_Description of the task_
All entries are to be returned verbatim.

Entries taken from a collection:
• • •

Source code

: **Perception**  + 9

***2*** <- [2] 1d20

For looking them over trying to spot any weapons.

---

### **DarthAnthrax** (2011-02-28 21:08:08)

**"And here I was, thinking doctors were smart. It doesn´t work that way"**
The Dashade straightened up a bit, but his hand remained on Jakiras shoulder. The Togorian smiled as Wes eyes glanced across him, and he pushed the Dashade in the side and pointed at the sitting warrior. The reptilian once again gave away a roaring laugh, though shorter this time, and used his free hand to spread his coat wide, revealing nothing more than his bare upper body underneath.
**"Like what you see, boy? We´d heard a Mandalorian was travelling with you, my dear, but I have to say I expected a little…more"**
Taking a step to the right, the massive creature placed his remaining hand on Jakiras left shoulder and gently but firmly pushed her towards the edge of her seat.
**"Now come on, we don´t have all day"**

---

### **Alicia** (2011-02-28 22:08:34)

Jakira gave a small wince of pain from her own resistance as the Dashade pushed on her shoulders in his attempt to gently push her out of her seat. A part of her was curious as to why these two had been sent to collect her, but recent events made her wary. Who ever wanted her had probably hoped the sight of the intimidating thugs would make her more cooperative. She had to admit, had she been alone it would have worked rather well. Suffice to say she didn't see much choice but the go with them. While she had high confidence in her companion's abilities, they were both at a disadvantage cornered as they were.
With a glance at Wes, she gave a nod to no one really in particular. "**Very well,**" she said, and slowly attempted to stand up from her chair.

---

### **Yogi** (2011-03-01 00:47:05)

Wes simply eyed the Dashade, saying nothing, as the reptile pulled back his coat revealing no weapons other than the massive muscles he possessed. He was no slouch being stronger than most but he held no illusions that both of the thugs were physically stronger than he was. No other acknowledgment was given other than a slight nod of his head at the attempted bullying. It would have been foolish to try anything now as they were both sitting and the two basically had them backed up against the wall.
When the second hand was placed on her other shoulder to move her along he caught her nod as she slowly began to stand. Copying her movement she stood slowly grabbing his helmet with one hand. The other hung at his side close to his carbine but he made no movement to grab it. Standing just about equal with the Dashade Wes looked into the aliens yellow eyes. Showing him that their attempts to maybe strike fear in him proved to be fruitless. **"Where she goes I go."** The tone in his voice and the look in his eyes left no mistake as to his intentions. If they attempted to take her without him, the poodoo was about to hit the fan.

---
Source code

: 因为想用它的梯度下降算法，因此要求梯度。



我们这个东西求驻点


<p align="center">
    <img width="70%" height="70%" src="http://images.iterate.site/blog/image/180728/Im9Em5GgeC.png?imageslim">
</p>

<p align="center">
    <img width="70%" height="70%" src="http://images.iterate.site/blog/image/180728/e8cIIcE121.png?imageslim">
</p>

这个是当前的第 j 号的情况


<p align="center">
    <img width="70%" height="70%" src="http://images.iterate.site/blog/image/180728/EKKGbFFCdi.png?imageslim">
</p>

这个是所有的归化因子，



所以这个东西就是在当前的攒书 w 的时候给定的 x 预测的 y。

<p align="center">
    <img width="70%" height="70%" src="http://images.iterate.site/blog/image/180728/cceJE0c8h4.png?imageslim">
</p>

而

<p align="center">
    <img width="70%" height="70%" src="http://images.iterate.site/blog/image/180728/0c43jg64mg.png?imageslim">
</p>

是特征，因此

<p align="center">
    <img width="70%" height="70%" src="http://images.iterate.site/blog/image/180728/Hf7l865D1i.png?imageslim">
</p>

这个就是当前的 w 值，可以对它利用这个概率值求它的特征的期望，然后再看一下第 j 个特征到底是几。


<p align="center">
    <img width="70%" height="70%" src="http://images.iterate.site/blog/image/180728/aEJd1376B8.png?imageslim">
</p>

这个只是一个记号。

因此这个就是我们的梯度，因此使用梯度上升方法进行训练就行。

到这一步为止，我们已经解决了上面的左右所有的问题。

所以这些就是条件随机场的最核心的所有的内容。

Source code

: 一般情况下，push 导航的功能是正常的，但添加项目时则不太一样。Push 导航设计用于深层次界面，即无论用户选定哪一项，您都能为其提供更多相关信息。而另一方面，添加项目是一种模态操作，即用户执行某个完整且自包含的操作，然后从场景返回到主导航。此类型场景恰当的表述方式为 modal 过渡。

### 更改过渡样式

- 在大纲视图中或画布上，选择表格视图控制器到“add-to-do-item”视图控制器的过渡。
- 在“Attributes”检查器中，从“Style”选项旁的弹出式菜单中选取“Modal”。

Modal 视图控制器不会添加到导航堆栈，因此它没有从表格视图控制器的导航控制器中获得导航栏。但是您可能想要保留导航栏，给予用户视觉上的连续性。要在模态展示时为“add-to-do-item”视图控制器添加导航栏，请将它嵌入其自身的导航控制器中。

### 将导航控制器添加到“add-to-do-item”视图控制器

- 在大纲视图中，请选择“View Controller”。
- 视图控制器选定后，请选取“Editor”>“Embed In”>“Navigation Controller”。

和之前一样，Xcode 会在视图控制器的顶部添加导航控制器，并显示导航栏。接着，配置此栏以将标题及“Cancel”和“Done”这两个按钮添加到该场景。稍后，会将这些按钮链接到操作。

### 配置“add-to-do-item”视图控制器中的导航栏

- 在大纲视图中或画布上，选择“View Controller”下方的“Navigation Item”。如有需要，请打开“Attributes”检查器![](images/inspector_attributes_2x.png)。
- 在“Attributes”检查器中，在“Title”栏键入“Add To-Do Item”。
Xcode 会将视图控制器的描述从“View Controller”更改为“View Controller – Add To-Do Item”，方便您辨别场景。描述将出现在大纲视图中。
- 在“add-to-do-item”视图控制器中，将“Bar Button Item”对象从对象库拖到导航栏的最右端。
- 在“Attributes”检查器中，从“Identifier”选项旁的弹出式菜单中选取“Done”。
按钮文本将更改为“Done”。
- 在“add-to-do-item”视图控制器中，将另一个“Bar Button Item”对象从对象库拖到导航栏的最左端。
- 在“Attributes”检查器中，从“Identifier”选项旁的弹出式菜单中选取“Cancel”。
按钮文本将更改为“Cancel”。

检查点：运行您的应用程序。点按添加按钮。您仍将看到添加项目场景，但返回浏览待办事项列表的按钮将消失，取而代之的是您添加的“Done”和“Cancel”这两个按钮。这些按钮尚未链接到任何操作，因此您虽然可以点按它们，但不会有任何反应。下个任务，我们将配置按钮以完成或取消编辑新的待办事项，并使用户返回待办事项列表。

• • •

_Solution for this task_
Source code

: **Perception**  + 9

***2*** <- [2] 1d20

For looking them over trying to spot any weapons.

---

### **DarthAnthrax** (2011-02-28 21:08:08)

**"And here I was, thinking doctors were smart. It doesn´t work that way"**
The Dashade straightened up a bit, but his hand remained on Jakiras shoulder. The Togorian smiled as Wes eyes glanced across him, and he pushed the Dashade in the side and pointed at the sitting warrior. The reptilian once again gave away a roaring laugh, though shorter this time, and used his free hand to spread his coat wide, revealing nothing more than his bare upper body underneath.
**"Like what you see, boy? We´d heard a Mandalorian was travelling with you, my dear, but I have to say I expected a little…more"**
Taking a step to the right, the massive creature placed his remaining hand on Jakiras left shoulder and gently but firmly pushed her towards the edge of her seat.
**"Now come on, we don´t have all day"**

---

### **Alicia** (2011-02-28 22:08:34)

Jakira gave a small wince of pain from her own resistance as the Dashade pushed on her shoulders in his attempt to gently push her out of her seat. A part of her was curious as to why these two had been sent to collect her, but recent events made her wary. Who ever wanted her had probably hoped the sight of the intimidating thugs would make her more cooperative. She had to admit, had she been alone it would have worked rather well. Suffice to say she didn't see much choice but the go with them. While she had high confidence in her companion's abilities, they were both at a disadvantage cornered as they were.
With a glance at Wes, she gave a nod to no one really in particular. "**Very well,**" she said, and slowly attempted to stand up from her chair.

---

### **Yogi** (2011-03-01 00:47:05)

Wes simply eyed the Dashade, saying nothing, as the reptile pulled back his coat revealing no weapons other than the massive muscles he possessed. He was no slouch being stronger than most but he held no illusions that both of the thugs were physically stronger than he was. No other acknowledgment was given other than a slight nod of his head at the attempted bullying. It would have been foolish to try anything now as they were both sitting and the two basically had them backed up against the wall.
When the second hand was placed on her other shoulder to move her along he caught her nod as she slowly began to stand. Copying her movement she stood slowly grabbing his helmet with one hand. The other hung at his side close to his carbine but he made no movement to grab it. Standing just about equal with the Dashade Wes looked into the aliens yellow eyes. Showing him that their attempts to maybe strike fear in him proved to be fruitless. **"Where she goes I go."** The tone in his voice and the look in his eyes left no mistake as to his intentions. If they attempted to take her without him, the poodoo was about to hit the fan.

---
Source code

: 因为想用它的梯度下降算法，因此要求梯度。



我们这个东西求驻点


<p align="center">
    <img width="70%" height="70%" src="http://images.iterate.site/blog/image/180728/Im9Em5GgeC.png?imageslim">
</p>

<p align="center">
    <img width="70%" height="70%" src="http://images.iterate.site/blog/image/180728/e8cIIcE121.png?imageslim">
</p>

这个是当前的第 j 号的情况


<p align="center">
    <img width="70%" height="70%" src="http://images.iterate.site/blog/image/180728/EKKGbFFCdi.png?imageslim">
</p>

这个是所有的归化因子，



所以这个东西就是在当前的攒书 w 的时候给定的 x 预测的 y。

<p align="center">
    <img width="70%" height="70%" src="http://images.iterate.site/blog/image/180728/cceJE0c8h4.png?imageslim">
</p>

而

<p align="center">
    <img width="70%" height="70%" src="http://images.iterate.site/blog/image/180728/0c43jg64mg.png?imageslim">
</p>

是特征，因此

<p align="center">
    <img width="70%" height="70%" src="http://images.iterate.site/blog/image/180728/Hf7l865D1i.png?imageslim">
</p>

这个就是当前的 w 值，可以对它利用这个概率值求它的特征的期望，然后再看一下第 j 个特征到底是几。


<p align="center">
    <img width="70%" height="70%" src="http://images.iterate.site/blog/image/180728/aEJd1376B8.png?imageslim">
</p>

这个只是一个记号。

因此这个就是我们的梯度，因此使用梯度上升方法进行训练就行。

到这一步为止，我们已经解决了上面的左右所有的问题。

所以这些就是条件随机场的最核心的所有的内容。

Source code

: 一般情况下，push 导航的功能是正常的，但添加项目时则不太一样。Push 导航设计用于深层次界面，即无论用户选定哪一项，您都能为其提供更多相关信息。而另一方面，添加项目是一种模态操作，即用户执行某个完整且自包含的操作，然后从场景返回到主导航。此类型场景恰当的表述方式为 modal 过渡。

### 更改过渡样式

- 在大纲视图中或画布上，选择表格视图控制器到“add-to-do-item”视图控制器的过渡。
- 在“Attributes”检查器中，从“Style”选项旁的弹出式菜单中选取“Modal”。

Modal 视图控制器不会添加到导航堆栈，因此它没有从表格视图控制器的导航控制器中获得导航栏。但是您可能想要保留导航栏，给予用户视觉上的连续性。要在模态展示时为“add-to-do-item”视图控制器添加导航栏，请将它嵌入其自身的导航控制器中。

### 将导航控制器添加到“add-to-do-item”视图控制器

- 在大纲视图中，请选择“View Controller”。
- 视图控制器选定后，请选取“Editor”>“Embed In”>“Navigation Controller”。

和之前一样，Xcode 会在视图控制器的顶部添加导航控制器，并显示导航栏。接着，配置此栏以将标题及“Cancel”和“Done”这两个按钮添加到该场景。稍后，会将这些按钮链接到操作。

### 配置“add-to-do-item”视图控制器中的导航栏

- 在大纲视图中或画布上，选择“View Controller”下方的“Navigation Item”。如有需要，请打开“Attributes”检查器![](images/inspector_attributes_2x.png)。
- 在“Attributes”检查器中，在“Title”栏键入“Add To-Do Item”。
Xcode 会将视图控制器的描述从“View Controller”更改为“View Controller – Add To-Do Item”，方便您辨别场景。描述将出现在大纲视图中。
- 在“add-to-do-item”视图控制器中，将“Bar Button Item”对象从对象库拖到导航栏的最右端。
- 在“Attributes”检查器中，从“Identifier”选项旁的弹出式菜单中选取“Done”。
按钮文本将更改为“Done”。
- 在“add-to-do-item”视图控制器中，将另一个“Bar Button Item”对象从对象库拖到导航栏的最左端。
- 在“Attributes”检查器中，从“Identifier”选项旁的弹出式菜单中选取“Cancel”。
按钮文本将更改为“Cancel”。

检查点：运行您的应用程序。点按添加按钮。您仍将看到添加项目场景，但返回浏览待办事项列表的按钮将消失，取而代之的是您添加的“Done”和“Cancel”这两个按钮。这些按钮尚未链接到任何操作，因此您虽然可以点按它们，但不会有任何反应。下个任务，我们将配置按钮以完成或取消编辑新的待办事项，并使用户返回待办事项列表。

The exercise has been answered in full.